Summarize the excerpt about requests to hunt and fish on private land in two sentences.

-- Excerpt follows --

This summer I must have had at least a dozen requests to fish in my pond.  These requests apparently came from individuals who had not noticed that we were having a drought and there was no water in the runoff ponds.

This fall, I am getting requests from individuals who just became aware that the cost of beef and pork are expected to rise and so they are thinking deer meat might be an affordable alternative.  Never mind that my entire property is posted “No Trespassing, No Hunting, No Fishing.”  I guess these requests spring from the hope that it never hurts to ask.

It is the requests to hunt game birds that make me snarl the most.  I love to watch the turkey trail across the edge of the pasture, ducking in and out of the protective trees, peeping, tweeting and gobbling their way to breakfast.  The quail are so bold as to come to drink from the garden pond and eat the scratch from the bird feeder.  Pheasant are more often heard than seen, but I’ve nurtured a pair for years in the far windrow.  When I see any of my residents I feel it is a successful and blessed day.

-- Excerpt concluded --
-- Supplied data follows --

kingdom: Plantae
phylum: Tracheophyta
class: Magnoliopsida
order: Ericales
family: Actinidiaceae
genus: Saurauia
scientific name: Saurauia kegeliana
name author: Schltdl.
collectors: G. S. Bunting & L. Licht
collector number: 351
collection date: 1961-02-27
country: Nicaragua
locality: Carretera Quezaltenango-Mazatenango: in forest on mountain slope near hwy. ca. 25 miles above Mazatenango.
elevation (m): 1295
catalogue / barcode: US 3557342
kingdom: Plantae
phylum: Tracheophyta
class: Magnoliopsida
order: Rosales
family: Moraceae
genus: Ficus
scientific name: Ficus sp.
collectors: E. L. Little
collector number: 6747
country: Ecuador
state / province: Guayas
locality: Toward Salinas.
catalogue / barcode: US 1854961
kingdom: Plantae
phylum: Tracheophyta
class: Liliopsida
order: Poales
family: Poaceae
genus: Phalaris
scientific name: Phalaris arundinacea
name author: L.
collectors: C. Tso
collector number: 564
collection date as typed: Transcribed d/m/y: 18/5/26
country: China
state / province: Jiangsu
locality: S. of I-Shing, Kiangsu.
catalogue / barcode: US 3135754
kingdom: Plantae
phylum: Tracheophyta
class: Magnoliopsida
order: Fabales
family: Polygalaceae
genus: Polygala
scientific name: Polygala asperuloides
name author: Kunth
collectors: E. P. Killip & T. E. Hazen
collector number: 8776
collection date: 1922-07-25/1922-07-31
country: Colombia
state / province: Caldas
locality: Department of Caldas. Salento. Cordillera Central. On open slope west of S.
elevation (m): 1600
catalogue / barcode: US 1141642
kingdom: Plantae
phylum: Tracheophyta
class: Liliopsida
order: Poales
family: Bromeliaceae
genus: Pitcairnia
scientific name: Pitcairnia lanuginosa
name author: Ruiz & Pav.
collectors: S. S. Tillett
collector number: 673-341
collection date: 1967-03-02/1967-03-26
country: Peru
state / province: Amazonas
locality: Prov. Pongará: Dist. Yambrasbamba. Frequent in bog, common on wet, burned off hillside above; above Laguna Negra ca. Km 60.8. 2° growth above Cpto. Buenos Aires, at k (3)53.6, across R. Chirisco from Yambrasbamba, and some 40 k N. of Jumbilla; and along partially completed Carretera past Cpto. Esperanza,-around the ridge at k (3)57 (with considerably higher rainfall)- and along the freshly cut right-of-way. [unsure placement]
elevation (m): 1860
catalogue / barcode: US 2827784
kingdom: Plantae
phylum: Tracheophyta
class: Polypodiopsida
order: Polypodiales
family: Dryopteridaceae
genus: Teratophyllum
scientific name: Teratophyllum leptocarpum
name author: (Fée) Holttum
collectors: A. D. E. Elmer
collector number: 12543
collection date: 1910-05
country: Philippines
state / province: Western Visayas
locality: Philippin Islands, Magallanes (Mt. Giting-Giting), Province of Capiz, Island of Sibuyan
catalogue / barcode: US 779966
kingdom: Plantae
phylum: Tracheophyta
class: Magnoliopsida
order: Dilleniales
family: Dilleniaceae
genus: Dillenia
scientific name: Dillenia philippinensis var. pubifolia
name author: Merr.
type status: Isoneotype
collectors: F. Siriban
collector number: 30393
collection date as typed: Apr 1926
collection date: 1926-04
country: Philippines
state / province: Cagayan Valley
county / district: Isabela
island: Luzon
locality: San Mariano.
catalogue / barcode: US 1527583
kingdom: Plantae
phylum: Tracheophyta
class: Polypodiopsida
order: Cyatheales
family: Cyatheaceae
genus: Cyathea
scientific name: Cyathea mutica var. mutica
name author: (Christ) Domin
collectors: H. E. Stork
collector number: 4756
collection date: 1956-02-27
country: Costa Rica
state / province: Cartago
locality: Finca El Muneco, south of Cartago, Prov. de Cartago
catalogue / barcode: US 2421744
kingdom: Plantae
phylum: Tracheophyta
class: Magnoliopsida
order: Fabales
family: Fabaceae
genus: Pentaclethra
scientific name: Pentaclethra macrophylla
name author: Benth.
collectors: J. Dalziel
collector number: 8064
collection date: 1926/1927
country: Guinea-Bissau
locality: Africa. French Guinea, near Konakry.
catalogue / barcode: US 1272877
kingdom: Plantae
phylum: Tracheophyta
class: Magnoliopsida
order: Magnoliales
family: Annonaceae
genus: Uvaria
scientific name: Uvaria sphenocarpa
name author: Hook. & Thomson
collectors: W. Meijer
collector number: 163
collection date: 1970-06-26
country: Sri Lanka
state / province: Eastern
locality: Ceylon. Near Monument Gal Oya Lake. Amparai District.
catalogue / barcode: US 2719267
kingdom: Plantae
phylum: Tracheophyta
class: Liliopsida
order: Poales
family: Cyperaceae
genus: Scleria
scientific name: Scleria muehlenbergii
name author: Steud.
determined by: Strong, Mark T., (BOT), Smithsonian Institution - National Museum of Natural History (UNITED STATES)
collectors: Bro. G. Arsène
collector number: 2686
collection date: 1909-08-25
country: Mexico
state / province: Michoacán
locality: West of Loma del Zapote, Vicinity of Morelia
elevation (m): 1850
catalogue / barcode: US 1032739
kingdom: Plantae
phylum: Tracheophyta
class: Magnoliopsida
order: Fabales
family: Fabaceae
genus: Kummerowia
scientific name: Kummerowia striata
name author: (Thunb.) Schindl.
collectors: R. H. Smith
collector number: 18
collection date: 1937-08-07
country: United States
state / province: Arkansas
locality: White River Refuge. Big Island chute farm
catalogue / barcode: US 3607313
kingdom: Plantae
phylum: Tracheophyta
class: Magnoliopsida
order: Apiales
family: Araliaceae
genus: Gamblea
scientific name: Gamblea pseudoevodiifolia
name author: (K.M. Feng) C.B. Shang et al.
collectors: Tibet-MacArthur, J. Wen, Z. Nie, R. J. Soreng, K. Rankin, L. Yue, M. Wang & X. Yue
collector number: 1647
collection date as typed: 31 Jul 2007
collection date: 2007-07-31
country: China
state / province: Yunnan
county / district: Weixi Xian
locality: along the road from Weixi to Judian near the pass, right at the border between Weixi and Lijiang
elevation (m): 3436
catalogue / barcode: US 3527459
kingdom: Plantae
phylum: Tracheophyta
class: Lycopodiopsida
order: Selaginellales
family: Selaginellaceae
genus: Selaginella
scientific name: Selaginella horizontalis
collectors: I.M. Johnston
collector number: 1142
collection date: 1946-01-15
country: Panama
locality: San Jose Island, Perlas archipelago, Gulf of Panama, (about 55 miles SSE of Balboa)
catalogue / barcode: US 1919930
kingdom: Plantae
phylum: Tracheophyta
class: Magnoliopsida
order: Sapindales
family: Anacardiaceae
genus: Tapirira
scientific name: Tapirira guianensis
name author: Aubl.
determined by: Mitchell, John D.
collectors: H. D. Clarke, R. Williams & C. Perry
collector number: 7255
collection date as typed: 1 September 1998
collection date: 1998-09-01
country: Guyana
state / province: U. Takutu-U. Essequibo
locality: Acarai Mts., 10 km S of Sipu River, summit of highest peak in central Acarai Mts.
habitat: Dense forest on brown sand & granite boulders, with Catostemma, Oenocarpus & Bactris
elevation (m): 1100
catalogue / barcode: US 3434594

-- Supplied data concluded --

Answer to the exercise:
The writer's property is posted against trespassing, hunting and fishing, yet the writer got at least a dozen requests this summer to fish in a pond left dry by drought, and this fall people are asking about deer because beef and pork prices are expected to rise. Requests to hunt game birds annoy the writer most, since the writer loves watching the turkey, quail and pheasant on the property and counts any day they are seen as successful and blessed.